■ **EXTRACTED INFORMATION**
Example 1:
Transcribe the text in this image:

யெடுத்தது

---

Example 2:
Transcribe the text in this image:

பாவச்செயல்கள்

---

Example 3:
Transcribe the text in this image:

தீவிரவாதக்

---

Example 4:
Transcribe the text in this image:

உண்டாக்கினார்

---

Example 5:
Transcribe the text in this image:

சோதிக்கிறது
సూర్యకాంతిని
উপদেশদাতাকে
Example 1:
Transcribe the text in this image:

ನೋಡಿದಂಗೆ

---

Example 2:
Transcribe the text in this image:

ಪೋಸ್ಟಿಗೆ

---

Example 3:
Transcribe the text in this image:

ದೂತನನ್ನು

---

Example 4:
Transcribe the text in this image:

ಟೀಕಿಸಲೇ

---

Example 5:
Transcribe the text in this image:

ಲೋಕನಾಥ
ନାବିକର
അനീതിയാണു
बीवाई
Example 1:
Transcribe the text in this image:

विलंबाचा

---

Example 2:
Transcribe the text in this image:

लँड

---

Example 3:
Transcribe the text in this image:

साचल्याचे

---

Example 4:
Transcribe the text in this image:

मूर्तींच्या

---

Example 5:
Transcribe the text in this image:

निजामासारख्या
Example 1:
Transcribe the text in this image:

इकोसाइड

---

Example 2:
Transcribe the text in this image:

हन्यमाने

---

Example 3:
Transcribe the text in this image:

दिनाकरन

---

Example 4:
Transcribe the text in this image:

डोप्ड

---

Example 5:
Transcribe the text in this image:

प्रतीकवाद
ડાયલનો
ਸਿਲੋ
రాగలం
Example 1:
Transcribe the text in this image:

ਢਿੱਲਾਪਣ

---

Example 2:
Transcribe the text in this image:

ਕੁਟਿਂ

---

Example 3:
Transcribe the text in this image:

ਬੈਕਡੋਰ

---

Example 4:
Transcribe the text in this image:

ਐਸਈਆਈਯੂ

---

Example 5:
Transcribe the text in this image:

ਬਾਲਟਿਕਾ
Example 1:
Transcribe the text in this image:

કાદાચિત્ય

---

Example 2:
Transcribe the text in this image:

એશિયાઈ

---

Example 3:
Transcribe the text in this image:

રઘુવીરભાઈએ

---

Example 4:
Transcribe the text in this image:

■ **TASK INSTRUCTIONS**
The answer must be the full listing, returned exactly as given.

■ **THE ANSWER**
Example 1:
Transcribe the text in this image:

யெடுத்தது

---

Example 2:
Transcribe the text in this image:

பாவச்செயல்கள்

---

Example 3:
Transcribe the text in this image:

தீவிரவாதக்

---

Example 4:
Transcribe the text in this image:

உண்டாக்கினார்

---

Example 5:
Transcribe the text in this image:

சோதிக்கிறது
సూర్యకాంతిని
উপদেশদাতাকে
Example 1:
Transcribe the text in this image:

ನೋಡಿದಂಗೆ

---

Example 2:
Transcribe the text in this image:

ಪೋಸ್ಟಿಗೆ

---

Example 3:
Transcribe the text in this image:

ದೂತನನ್ನು

---

Example 4:
Transcribe the text in this image:

ಟೀಕಿಸಲೇ

---

Example 5:
Transcribe the text in this image:

ಲೋಕನಾಥ
ନାବିକର
അനീതിയാണു
बीवाई
Example 1:
Transcribe the text in this image:

विलंबाचा

---

Example 2:
Transcribe the text in this image:

लँड

---

Example 3:
Transcribe the text in this image:

साचल्याचे

---

Example 4:
Transcribe the text in this image:

मूर्तींच्या

---

Example 5:
Transcribe the text in this image:

निजामासारख्या
Example 1:
Transcribe the text in this image:

इकोसाइड

---

Example 2:
Transcribe the text in this image:

हन्यमाने

---

Example 3:
Transcribe the text in this image:

दिनाकरन

---

Example 4:
Transcribe the text in this image:

डोप्ड

---

Example 5:
Transcribe the text in this image:

प्रतीकवाद
ડાયલનો
ਸਿਲੋ
రాగలం
Example 1:
Transcribe the text in this image:

ਢਿੱਲਾਪਣ

---

Example 2:
Transcribe the text in this image:

ਕੁਟਿਂ

---

Example 3:
Transcribe the text in this image:

ਬੈਕਡੋਰ

---

Example 4:
Transcribe the text in this image:

ਐਸਈਆਈਯੂ

---

Example 5:
Transcribe the text in this image:

ਬਾਲਟਿਕਾ
Example 1:
Transcribe the text in this image:

કાદાચિત્ય

---

Example 2:
Transcribe the text in this image:

એશિયાઈ

---

Example 3:
Transcribe the text in this image:

રઘુવીરભાઈએ

---

Example 4:
Transcribe the text in this image:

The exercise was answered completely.